**Work to complete:**
**A)** Answer these about the review of Neither The Sea Nor The Sand, one line each, marked as below:
(i) To which country does the boy take the girl in the story summary?
(ii) How many times was the film released on video, and in which decade?
(iii) Which actor plays the character Hugh?
**B)** Write the next few paragraphs of the review of Neither The Sea Nor The Sand, in the same voice.

**Selected extract:**
######

Neither The Sea Nor The Sand 1972

Ah, zombies. Can’t live with ‘em, can’t get rid of the buggers when you realise you might have made a mistake wishing ‘em back from the dead. It’s that age old story – girl meets boy, boy likes girl. Boy takes girl to Scotland, boy mucks about in the surf, boy drops down dead. Girl understandably devastated, boy comes back from the dead. Much high-jinks ensue.

That’s about the size of Neither The Sea Nor The Sand, a peculiar little Brit horror which many had thought was consigned to the “dodgy tenth generation VHS copy” file (of which I have many), as it only came out on video once in the 80s, everyone couldn’t make up their minds about it and it effectively disappeared without trace. But now, thanks to the magic of DVD, Neither The Sea Nor The Sand is available for anyone to watch. Whether “anyone” would actually want to watch it is another story.

To say that Neither The Sea Nor The Sand is a “curio” would be understating it somewhat. Mainly a love story about the doomed affair between married woman Anna (the ever gorgeous Susan Hampshire) and young artistic type Hugh (Michael Petrovitch), about half way through it dips it toe into horror territory, when the young chap keels over for no reason on a beach, is pronounced dead, but then promptly reappears, seemingly alive, at the cottage door.

######

**Entries supplied:**
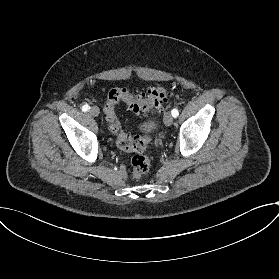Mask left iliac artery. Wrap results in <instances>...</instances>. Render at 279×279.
I'll use <instances>...</instances> for the list:
<instances>
[{
	"label": "left iliac artery",
	"mask_w": 279,
	"mask_h": 279,
	"mask_svg": "<svg viewBox=\"0 0 279 279\" xmlns=\"http://www.w3.org/2000/svg\"><path fill=\"white\" fill-rule=\"evenodd\" d=\"M171 115H172L174 118H176V117L179 115L178 110H177V109H173V110L171 111Z\"/></svg>",
	"instance_id": "44dca946"
}]
</instances>
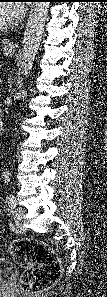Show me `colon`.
<instances>
[{"mask_svg": "<svg viewBox=\"0 0 107 297\" xmlns=\"http://www.w3.org/2000/svg\"><path fill=\"white\" fill-rule=\"evenodd\" d=\"M16 263L25 268L22 290L30 297L50 288L59 277L61 266L54 252L36 240H17L10 246Z\"/></svg>", "mask_w": 107, "mask_h": 297, "instance_id": "1", "label": "colon"}]
</instances>
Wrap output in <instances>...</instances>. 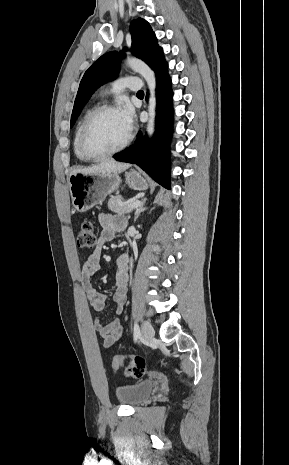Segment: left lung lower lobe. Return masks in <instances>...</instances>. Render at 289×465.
Instances as JSON below:
<instances>
[{
    "mask_svg": "<svg viewBox=\"0 0 289 465\" xmlns=\"http://www.w3.org/2000/svg\"><path fill=\"white\" fill-rule=\"evenodd\" d=\"M157 124L156 142L147 140L139 132L135 144L113 157L117 161L137 164L156 182L170 189L168 143L172 127V96L171 80L168 72L157 78Z\"/></svg>",
    "mask_w": 289,
    "mask_h": 465,
    "instance_id": "1",
    "label": "left lung lower lobe"
}]
</instances>
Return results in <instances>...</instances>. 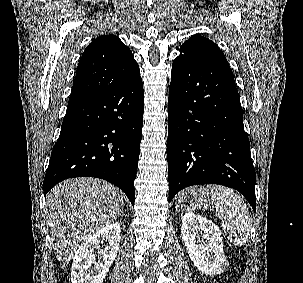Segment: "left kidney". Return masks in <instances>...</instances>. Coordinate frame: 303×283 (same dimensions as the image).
I'll return each instance as SVG.
<instances>
[{"instance_id": "1", "label": "left kidney", "mask_w": 303, "mask_h": 283, "mask_svg": "<svg viewBox=\"0 0 303 283\" xmlns=\"http://www.w3.org/2000/svg\"><path fill=\"white\" fill-rule=\"evenodd\" d=\"M182 240L194 265L207 275L220 274L226 266L221 232L212 221L193 213L184 215Z\"/></svg>"}]
</instances>
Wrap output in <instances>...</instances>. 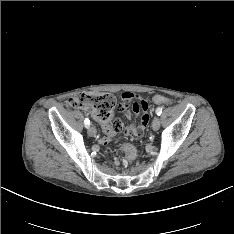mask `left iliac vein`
<instances>
[{"label":"left iliac vein","instance_id":"obj_1","mask_svg":"<svg viewBox=\"0 0 234 234\" xmlns=\"http://www.w3.org/2000/svg\"><path fill=\"white\" fill-rule=\"evenodd\" d=\"M160 128V119L158 116H155L152 121V129L157 131Z\"/></svg>","mask_w":234,"mask_h":234}]
</instances>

######

**Responses for each task:**
**A)**
(i) Scotland
(ii) Once, in the 80s
(iii) Michael Petrovitch

**B)**
Why is never really explained – is it because of her love for him, his love for her, or some kind of all-consuming passion that somehow manages to defy the laws of physics? There’s even a vague nod to an idea that it might be something to do with Hugh’s long family history. But one of the film’s strengths is that it never tries to explain what’s going on – the sole idea behind it is to ask a very simple question – if you, as a grieving lover, got your wish to have them back, would it really be such a good idea? It’s the monkey’s paw, without the monkey.

"You really are dead!"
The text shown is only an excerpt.